Steel: art design architecture
STEEL: art design architecture showcases innovative works by 29 contemporary artists, designers and architects, providing an extensive cross-section of current creative practices, modes of thinking and relationships to this essential material.
Steel is a medium rich in human history. An alloy of iron and carbon, steel dates back 4000 years and traces the technical and cultural development of multiple civilisations. First forged in hand-made furnaces steel production and its subsequent use expanded in the 17th century with technical innovations.
By the 19th century the era of mass produced steel had begun. Today steel is one of the most ubiquitous and pervasive materials in the world. It inhabits the landscape of our bodies, our domestic spaces and our built environments.

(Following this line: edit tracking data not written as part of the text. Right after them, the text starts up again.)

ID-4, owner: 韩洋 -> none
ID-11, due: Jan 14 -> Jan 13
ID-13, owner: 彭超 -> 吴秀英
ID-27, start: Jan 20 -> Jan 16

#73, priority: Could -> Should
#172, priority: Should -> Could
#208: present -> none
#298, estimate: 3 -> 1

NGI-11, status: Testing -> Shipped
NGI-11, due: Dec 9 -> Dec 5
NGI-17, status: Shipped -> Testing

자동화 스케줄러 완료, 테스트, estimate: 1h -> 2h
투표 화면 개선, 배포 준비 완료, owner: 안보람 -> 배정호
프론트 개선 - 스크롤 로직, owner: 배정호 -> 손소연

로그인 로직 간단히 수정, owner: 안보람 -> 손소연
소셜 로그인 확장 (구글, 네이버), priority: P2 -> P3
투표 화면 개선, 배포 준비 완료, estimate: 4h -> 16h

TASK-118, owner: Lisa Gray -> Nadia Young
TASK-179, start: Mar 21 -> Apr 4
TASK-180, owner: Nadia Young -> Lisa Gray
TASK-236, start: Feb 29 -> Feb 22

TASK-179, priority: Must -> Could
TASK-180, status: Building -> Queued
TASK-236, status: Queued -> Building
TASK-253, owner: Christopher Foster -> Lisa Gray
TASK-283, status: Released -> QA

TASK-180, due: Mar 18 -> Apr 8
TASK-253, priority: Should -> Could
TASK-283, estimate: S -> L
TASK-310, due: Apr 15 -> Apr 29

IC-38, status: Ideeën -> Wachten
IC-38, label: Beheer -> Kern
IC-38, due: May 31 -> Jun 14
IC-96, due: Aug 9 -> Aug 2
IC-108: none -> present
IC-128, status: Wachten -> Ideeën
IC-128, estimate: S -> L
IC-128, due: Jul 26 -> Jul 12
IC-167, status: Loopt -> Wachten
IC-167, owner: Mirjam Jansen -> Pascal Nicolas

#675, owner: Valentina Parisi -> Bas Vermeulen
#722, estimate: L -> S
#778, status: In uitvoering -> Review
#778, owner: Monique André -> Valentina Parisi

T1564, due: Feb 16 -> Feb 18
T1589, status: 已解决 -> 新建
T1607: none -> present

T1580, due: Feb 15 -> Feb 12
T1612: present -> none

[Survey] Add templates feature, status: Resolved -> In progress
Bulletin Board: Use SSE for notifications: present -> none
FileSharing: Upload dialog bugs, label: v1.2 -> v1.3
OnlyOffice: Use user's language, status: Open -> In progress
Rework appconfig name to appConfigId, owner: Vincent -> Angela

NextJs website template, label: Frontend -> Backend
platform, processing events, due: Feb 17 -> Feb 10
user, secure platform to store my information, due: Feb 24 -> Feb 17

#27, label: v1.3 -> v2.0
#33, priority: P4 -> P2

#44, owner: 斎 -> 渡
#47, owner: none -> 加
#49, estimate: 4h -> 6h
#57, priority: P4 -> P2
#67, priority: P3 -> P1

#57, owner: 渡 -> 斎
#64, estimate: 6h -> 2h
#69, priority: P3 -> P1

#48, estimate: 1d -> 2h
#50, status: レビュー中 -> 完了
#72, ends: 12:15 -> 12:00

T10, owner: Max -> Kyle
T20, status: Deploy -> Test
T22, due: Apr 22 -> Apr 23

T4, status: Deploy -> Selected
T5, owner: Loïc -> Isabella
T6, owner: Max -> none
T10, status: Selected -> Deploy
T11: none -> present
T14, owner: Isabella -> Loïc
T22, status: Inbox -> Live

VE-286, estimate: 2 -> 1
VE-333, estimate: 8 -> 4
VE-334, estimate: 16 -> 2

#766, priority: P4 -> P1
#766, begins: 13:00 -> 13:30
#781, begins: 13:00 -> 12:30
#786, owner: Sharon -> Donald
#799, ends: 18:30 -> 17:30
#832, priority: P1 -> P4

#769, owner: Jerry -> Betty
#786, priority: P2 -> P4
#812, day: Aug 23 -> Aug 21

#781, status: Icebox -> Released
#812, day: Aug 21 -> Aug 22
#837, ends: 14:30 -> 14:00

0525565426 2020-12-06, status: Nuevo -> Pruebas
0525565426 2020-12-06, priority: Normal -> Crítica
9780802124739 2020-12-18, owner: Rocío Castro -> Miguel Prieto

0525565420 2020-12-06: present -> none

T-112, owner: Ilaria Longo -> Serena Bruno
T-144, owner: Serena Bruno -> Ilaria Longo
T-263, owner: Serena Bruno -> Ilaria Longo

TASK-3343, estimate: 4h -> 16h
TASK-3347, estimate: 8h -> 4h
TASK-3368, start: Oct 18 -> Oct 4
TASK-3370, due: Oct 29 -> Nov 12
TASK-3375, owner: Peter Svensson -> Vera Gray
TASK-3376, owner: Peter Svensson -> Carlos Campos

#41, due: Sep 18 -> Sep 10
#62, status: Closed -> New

A polysemic material that ranges from raw and functional to lustrous and decorative, steel blurs the boundary between utilitarian and precious. Its affordability and durability has made it instrumental in the development of the Australian design vernacular. In the hands of skilled Australian designers and makers steel has become an essential material that helps to articulate a national character and contributes to our distinctive material culture.
Steel has also been an important medium within the history of the JamFactory. JamFactory’s Metal Design Studio was established in 1992 and steel has featured in the studio’s technical and cultural capacity uniting diverse approaches to contemporary metal crafts from jewellery and product design to public art projects. The organisation is well placed to be a leader in presenting such a thematic exhibition.
The exhibition will be accompanied by a substantial publication and will include functional objects, sculptural works and installations as well as video documentary, models and sectional prototypes related to specific interiors, buildings and environments. The exhibition will focus exclusively on Australian works and projects while the publication and anticipated symposium will place those works in a dynamic international context. The curators for the project is JamFactory’s Senior Curator Margaret Hancock Davis.